Kadife gibi bir cilde sahip olmamamızın en büyük sebebi genleriniz olabilir! Ya da hormonlarınızın program dışı çalışma şekli… Hastalarımın bir kısmı hep şikayetçidir. Kimisi arkadaşlarından kimisi uzak akrabalarından örnekler vererek yüz ciltlerini eleştirir ve sivilcelere, lekelere çok kızarlar. Aknelerin oluşma nedenlerini sıralarsak en başta kalıtım ve hormonları sayabiliriz. Devamında; çevre kirliliği, stres, ilaçlar, cilt bakım ürünleri, makyaj malzemeleri, ısı ve havanın neminde artış gibi…
Hormonlarımızın akne oluşumundaki rolü nedir?
Bilinen şey şu ki, erkek vücudunda biraz kadınlık hormonu, kadın vücudunda da bir miktar erkeklik hormonu bulunur. Bedenimizdeki uyumu ve huzuru oluşturan tamamen bu hassas dengedir. İşte bu denge belki de yüz kişinin ancak yarısında doğru şekilde çalışır.
Androjenler yani erkeklik hormonları cildimizdeki sebum yağ salgısının artmasına neden olurlar. Akneleri başlatan en önemli etken yağ salgısının artmasıdır. Bu hormonun yükselmesi cildimizdeki gözeneklerin genişlemesine yol açarak akne oluşumunu artırır.
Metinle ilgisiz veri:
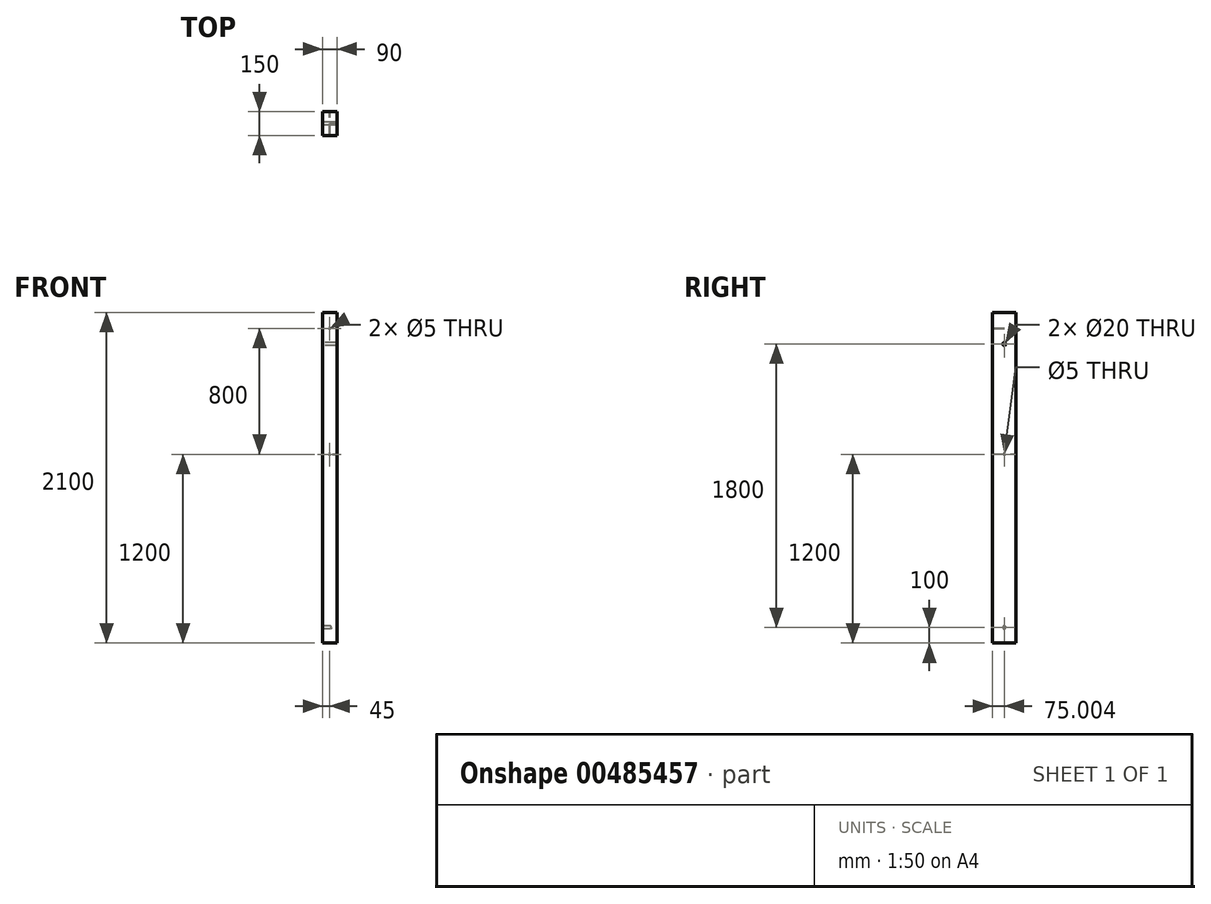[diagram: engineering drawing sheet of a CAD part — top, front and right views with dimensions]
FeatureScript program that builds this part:
annotation { "Feature Type Name" : "Feature", "Feature Type Description" : "" }
export const myFeature = defineFeature(function(context is Context, id is Id, definition is map)
    precondition{}
    {
        {
            var Q0;
            Q0=qCreatedBy(makeId("Top.planeOp"),FACE);
            var sketch = newSketch(context, id + "F0", { "sketchPlane" : qUnion([Q0])});
            skLineSegment(sketch, "E0.bottom", {"start": v(-45, 141.65) * mm, "end": v(45, 141.65) * mm});
            skLineSegment(sketch, "E0.top", {"start": v(-45, -8.35) * mm, "end": v(45, -8.35) * mm});
            skLineSegment(sketch, "E0.left", {"start": v(-45, 141.65) * mm, "end": v(-45, -8.35) * mm});
            skLineSegment(sketch, "E0.right", {"start": v(45, 141.65) * mm, "end": v(45, -8.35) * mm});
            skPoint(sketch, "E0.middle", {"position": v(0, 66.65) * mm});
            skLineSegment(sketch, "E1.bottom", {"start": v(34.26, 141.65) * mm, "end": v(-34.26, 141.65) * mm});
            skLineSegment(sketch, "E1.top", {"start": v(34.26, 141.65) * mm, "end": v(-34.26, 141.65) * mm});
            skLineSegment(sketch, "E1.left", {"start": v(34.26, 141.65) * mm, "end": v(34.26, 141.65) * mm});
            skLineSegment(sketch, "E1.right", {"start": v(-34.26, 141.65) * mm, "end": v(-34.26, 141.65) * mm});
            skPoint(sketch, "E1.middle", {"position": v(0, 141.65) * mm});
            skSolve(sketch);
        }
        {
            var Q0;
            Q0=makeQuery(id+"F0.imprint","IMPRINT",FACE,{"disambiguationData":[TD([[makeQuery(id+"F0.imprint","IMPRINT",EDGE,{"derivedFrom":sQuery(id+"F0.wireOp",EDGE,"E0.top")}),1.0]])]});
            extrude(context, id + "F1", {"entities" : qUnion([Q0]), "depth" : 2100 * mm});
        }
        {
            var Q0;
            Q0=makeQuery(id+"F1.opExtrude","SWEPT_FACE",FACE,{"disambiguationData":[OSD([sQuery(id+"F0.wireOp",EDGE,"E0.right")])]});
            var sketch = newSketch(context, id + "F2", { "sketchPlane" : qUnion([Q0])});
            skPoint(sketch, "E2", {"position": v(66.65, 1200) * mm});
            skSolve(sketch);
        }
        {
            var Q0;
            Q0=sQuery(id+"F2.wireOp",VERTEX,"E2");
            var Q1;
            Q1=makeQuery(id+"F1.opExtrude","SWEPT_BODY",BODY,{"disambiguationData":[OSD([sQuery(id+"F0.wireOp",EDGE,"E0.bottom"),sQuery(id+"F0.wireOp",EDGE,"E0.top"),sQuery(id+"F0.wireOp",EDGE,"E0.left"),sQuery(id+"F0.wireOp",EDGE,"E0.right"),sQuery(id+"F0.wireOp",EDGE,"E1.top")])]});
            hole(context, id + "F3", {"style" : HoleStyle.SIMPLE, "endStyle" : HoleEndStyle.BLIND, "holeDiameter" : 5 * mm, "holeDepth" : 25 * mm, "isTappedThrough" : true, "tappedDepth" : 12 * mm, "tapClearance" : 3, "locations" : qUnion([Q0]), "scope" : qUnion([Q1])});
        }
        {
            var Q0;
            Q0=makeQuery(id+"F1.opExtrude","SWEPT_FACE",FACE,{"disambiguationData":[OSD([sQuery(id+"F0.wireOp",EDGE,"E0.bottom"),sQuery(id+"F0.wireOp",EDGE,"E1.top")])]});
            var sketch = newSketch(context, id + "F4", { "sketchPlane" : qUnion([Q0])});
            skPoint(sketch, "E3", {"position": v(0, 2000) * mm});
            skPoint(sketch, "E4", {"position": v(0, 1200) * mm});
            skSolve(sketch);
        }
        {
            var Q0;
            Q0=sQuery(id+"F4.wireOp",VERTEX,"E3");
            var Q1;
            Q1=makeQuery(id+"F1.opExtrude","SWEPT_BODY",BODY,{"disambiguationData":[OSD([sQuery(id+"F0.wireOp",EDGE,"E0.bottom"),sQuery(id+"F0.wireOp",EDGE,"E0.top"),sQuery(id+"F0.wireOp",EDGE,"E0.left"),sQuery(id+"F0.wireOp",EDGE,"E0.right"),sQuery(id+"F0.wireOp",EDGE,"E1.top")])]});
            hole(context, id + "F5", {"style" : HoleStyle.SIMPLE, "endStyle" : HoleEndStyle.THROUGH, "holeDiameter" : 5 * mm, "isTappedThrough" : true, "tappedDepth" : 12 * mm, "tapClearance" : 3, "locations" : qUnion([Q0]), "scope" : qUnion([Q1])});
        }
        {
            var Q0;
            Q0=sQuery(id+"F4.wireOp",VERTEX,"E4");
            var Q1;
            Q1=makeQuery(id+"F1.opExtrude","SWEPT_BODY",BODY,{"disambiguationData":[OSD([sQuery(id+"F0.wireOp",EDGE,"E0.bottom"),sQuery(id+"F0.wireOp",EDGE,"E0.top"),sQuery(id+"F0.wireOp",EDGE,"E0.left"),sQuery(id+"F0.wireOp",EDGE,"E0.right"),sQuery(id+"F0.wireOp",EDGE,"E1.top")])]});
            hole(context, id + "F6", {"style" : HoleStyle.SIMPLE, "endStyle" : HoleEndStyle.THROUGH, "holeDiameter" : 5 * mm, "isTappedThrough" : true, "tappedDepth" : 12 * mm, "tapClearance" : 3, "locations" : qUnion([Q0]), "scope" : qUnion([Q1])});
        }
        {
            var Q0;
            Q0=makeQuery(id+"F1.opExtrude","SWEPT_FACE",FACE,{"disambiguationData":[OSD([sQuery(id+"F0.wireOp",EDGE,"E0.left")])]});
            var sketch = newSketch(context, id + "F7", { "sketchPlane" : qUnion([Q0])});
            skPoint(sketch, "E5", {"position": v(-66.65, 1900) * mm});
            skPoint(sketch, "E6", {"position": v(-66.65, 100) * mm});
            skSolve(sketch);
        }
        {
            var Q0;
            Q0=sQuery(id+"F7.wireOp",VERTEX,"E5");
            var Q1;
            Q1=makeQuery(id+"F1.opExtrude","SWEPT_BODY",BODY,{"disambiguationData":[OSD([sQuery(id+"F0.wireOp",EDGE,"E0.bottom"),sQuery(id+"F0.wireOp",EDGE,"E0.top"),sQuery(id+"F0.wireOp",EDGE,"E0.left"),sQuery(id+"F0.wireOp",EDGE,"E0.right"),sQuery(id+"F0.wireOp",EDGE,"E1.top")])]});
            hole(context, id + "F8", {"style" : HoleStyle.SIMPLE, "endStyle" : HoleEndStyle.THROUGH, "holeDiameter" : 20 * mm, "isTappedThrough" : true, "tappedDepth" : 12 * mm, "tapClearance" : 3, "locations" : qUnion([Q0]), "scope" : qUnion([Q1])});
        }
        {
            var Q0;
            Q0=sQuery(id+"F7.wireOp",VERTEX,"E6");
            var Q1;
            Q1=makeQuery(id+"F1.opExtrude","SWEPT_BODY",BODY,{"disambiguationData":[OSD([sQuery(id+"F0.wireOp",EDGE,"E0.bottom"),sQuery(id+"F0.wireOp",EDGE,"E0.top"),sQuery(id+"F0.wireOp",EDGE,"E0.left"),sQuery(id+"F0.wireOp",EDGE,"E0.right"),sQuery(id+"F0.wireOp",EDGE,"E1.top")])]});
            hole(context, id + "F9", {"style" : HoleStyle.SIMPLE, "endStyle" : HoleEndStyle.BLIND, "holeDiameter" : 20 * mm, "holeDepth" : 50 * mm, "isTappedThrough" : true, "tappedDepth" : 12 * mm, "tapClearance" : 3, "locations" : qUnion([Q0]), "scope" : qUnion([Q1])});
        }
    });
Adet dönemi yaklaşırken kadınların vücudunda bulunan “progesteron” hormonu yükselir. Bu dönemde vücut su toplar, şişer, ter kokusu değişir. Östrojen karşısında ağırlığı artan progesteron, gözeneklerin büyümesine, yağlanmanın ve siyah noktaların artmasına neden olur. Aynı şekilde stres de erkeklik hormonlarından bazılarını yükseltir. Sonuç, gözeneklerin genişlemesi, cildin yağlanması ve sivilcelerimizin artmasıdır.
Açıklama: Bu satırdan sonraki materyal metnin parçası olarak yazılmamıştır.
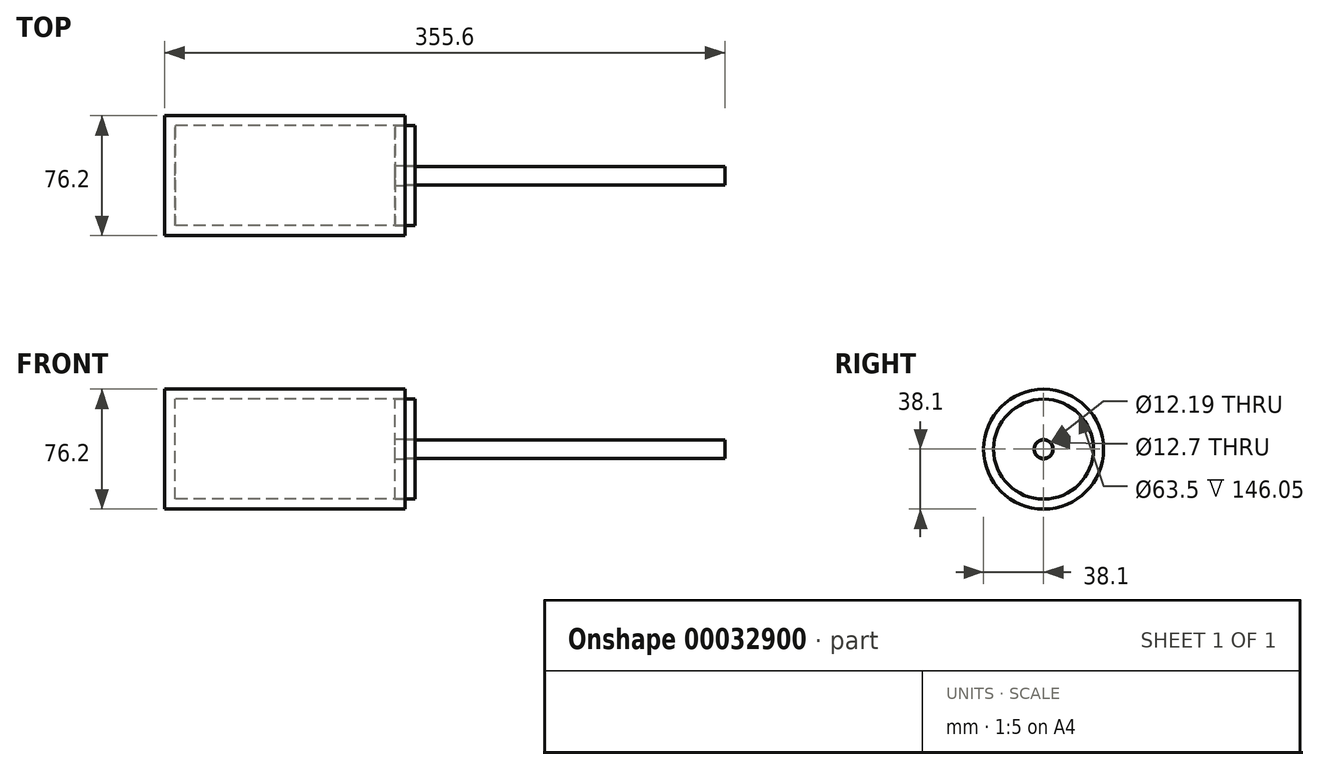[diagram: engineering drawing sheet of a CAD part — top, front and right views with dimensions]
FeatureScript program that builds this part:
annotation { "Feature Type Name" : "Feature", "Feature Type Description" : "" }
export const myFeature = defineFeature(function(context is Context, id is Id, definition is map)
    precondition{}
    {
        {
            var Q0;
            Q0=qCreatedBy(makeId("Right.planeOp"),FACE);
            var sketch = newSketch(context, id + "F0", { "sketchPlane" : qUnion([Q0])});
            skCircle(sketch, "E0", {"center": v(0, 0) * mm, "radius": 38.1 * mm});
            skSolve(sketch);
        }
        {
            var Q0;
            Q0=makeQuery(id+"F0.imprint","IMPRINT",FACE,{"disambiguationData":[TD([[makeQuery(id+"F0.imprint","IMPRINT",EDGE,{"derivedFrom":sQuery(id+"F0.wireOp",EDGE,"E0")}),1.0]])]});
            extrude(context, id + "F1", {"entities" : qUnion([Q0]), "endBound" : BoundingType.SYMMETRIC, "depth" : 152.4 * mm});
        }
        {
            var Q0;
            Q0=makeQuery(id+"F1.opExtrude","CAP_FACE",FACE,{"disambiguationData":[OSD([sQuery(id+"F0.wireOp",EDGE,"E0")])],"isStart":false});
            shell(context, id + "F2", {"entities" : qUnion([Q0]), "thickness" : 6.35 * mm});
        }
        {
            var Q0;
            Q0=makeQuery(id+"F1.opExtrude","CAP_FACE",FACE,{"disambiguationData":[OSD([sQuery(id+"F0.wireOp",EDGE,"E0")])],"isStart":false});
            var sketch = newSketch(context, id + "F3", { "sketchPlane" : qUnion([Q0])});
            skCircle(sketch, "E1", {"center": v(0, 0) * mm, "radius": 31.75 * mm});
            skSolve(sketch);
        }
        {
            var Q0;
            Q0=makeQuery(id+"F3.imprint","IMPRINT",FACE,{"disambiguationData":[TD([[makeQuery(id+"F3.imprint","IMPRINT",EDGE,{"derivedFrom":sQuery(id+"F3.wireOp",EDGE,"E1")}),1.0]])]});
            var sketch = newSketch(context, id + "F4", { "sketchPlane" : qUnion([Q0])});
            skCircle(sketch, "E2", {"center": v(0, 0) * mm, "radius": 5.84 * mm});
            skSolve(sketch);
        }
        {
            var Q0;
            Q0 = qSketchRegion(id + "F4", true);
            extrude(context, id + "F5", {"entities" : qUnion([Q0]), "depth" : 203.2 * mm});
        }
        {
            var Q0;
            Q0=makeQuery(id+"F3.imprint","IMPRINT",FACE,{"disambiguationData":[TD([[makeQuery(id+"F3.imprint","IMPRINT",EDGE,{"derivedFrom":sQuery(id+"F3.wireOp",EDGE,"E1")}),1.0]])]});
            var sketch = newSketch(context, id + "F6", { "sketchPlane" : qUnion([Q0])});
            skCircle(sketch, "E3", {"center": v(0, 0) * mm, "radius": 31.75 * mm});
            skSolve(sketch);
        }
        {
            var Q0;
            Q0 = qSketchRegion(id + "F6", true);
            extrude(context, id + "F7", {"entities" : qUnion([Q0]), "depth" : 6.35 * mm});
        }
        {
            var Q0;
            Q0 = qSketchRegion(id + "F3", true);
            extrude(context, id + "F8", {"entities" : qUnion([Q0]), "oppositeDirection" : true, "depth" : 6.35 * mm});
        }
        {
            var Q0;
            Q0=sQuery(id+"F3.wireOp",VERTEX,"E1.center");
            var Q1;
            Q1=makeQuery(id+"F8.opExtrude","SWEPT_BODY",BODY,{"disambiguationData":[OSD([sQuery(id+"F3.wireOp",EDGE,"E1")])]});
            hole(context, id + "F9", {"style" : HoleStyle.SIMPLE, "holeDiameter" : 12.7 * mm, "endStyle" : HoleEndStyle.THROUGH, "locations" : qUnion([Q0]), "scope" : qUnion([Q1])});
        }
        {
            var Q0;
            Q0=sQuery(id+"F3.wireOp",VERTEX,"E1.center");
            var Q1;
            Q1=makeQuery(id+"F7.opExtrude","SWEPT_BODY",BODY,{"disambiguationData":[OSD([sQuery(id+"F6.wireOp",EDGE,"E3")])]});
            hole(context, id + "F10", {"style" : HoleStyle.SIMPLE, "holeDiameter" : 12.2 * mm, "endStyle" : HoleEndStyle.THROUGH, "oppositeDirection" : true, "locations" : qUnion([Q0]), "scope" : qUnion([Q1])});
        }
    });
Akne tedavisinde neler kullanılır?
Hormonlar düzenli hale getirildikten sonra akne tedavisini sürdürmek nispeten daha kolaydır. Bu tedaviler genellikle topical (haricen sürülen) ve ağızdan alınan ilaçlarla sürdürülür. İstisna olmak ile birlikte son çare olarak antibiyotik alımı da gerekebilir. Yine ışın ve ozon tedavileri de sıkça başvurulan tedavi şekillerindendir. İşin özü hangi tedavi şeklini uygularsak uygulayalım takviye olarak, A vitamini ve çinko kullanımını hastalarımıza öneririz.
Akne tedavisine başlamadan ince sınıflandırma yapmak aynı zamanda uygulanacak tedavinin şeklini de belirlemektedir. O yüzden oluşan akneleri ılımlı ve şiddetli olarak ikiye ayırırız.
Ilımlı akneler
Ilımlı aknelerin tedavisinde dışarıdan yapılacak olan uygulamalar çözüm sunmaktadır. Çeşitli ‘’AHA, BHA, PHA’’lar ile yapılan peeling’leri bunların başında sayabiliriz. Peelingler sayesinde, cildin en üst tabakasında birbirine bağlanan hücreler ayırılır, tıkanan gözenekler açılır, iz ve lekelerin oluşmasına engel olunur. Özellikle, BHA adı verilen peelinglerin ana maddesi aspirin ile aynıdır. O yüzden tedavilerin sonu genelde başarılı olmaktadır. Bu ılımlı akneler antibiyotik tedavisine gerek kalmadan kururlar.
Şiddetli akneler
Şiddetli akne sorunlarında; benzol peroksit karışımları, sentetik bir A vitamini türevi olan tretinoin tedavisi uygulanır. Bu tedaviye bağlı olarak antibiyotik kullanımı da önerilir. Yine unutmaması gerekir ki hormonların düzenli ve dengeli çalışması sonrası bu tarz bir tedaviye başlanılır. Bu uygulamalar sonrası hasta tedaviye olumlu cevap vermiyorsa, Izotretinoin (Roacuttane) kullanımına geçilir. Bu tedavi son çare olarak genelde kullanılır çünkü yan etkileri fazla olan bir çözümdür. Özellikle kistik aknelerde çok başarılıdır. İzotreitonin tedavisi uygulanan hastaların yaklaşık %69’u, akneden tamamen kurtulurlar.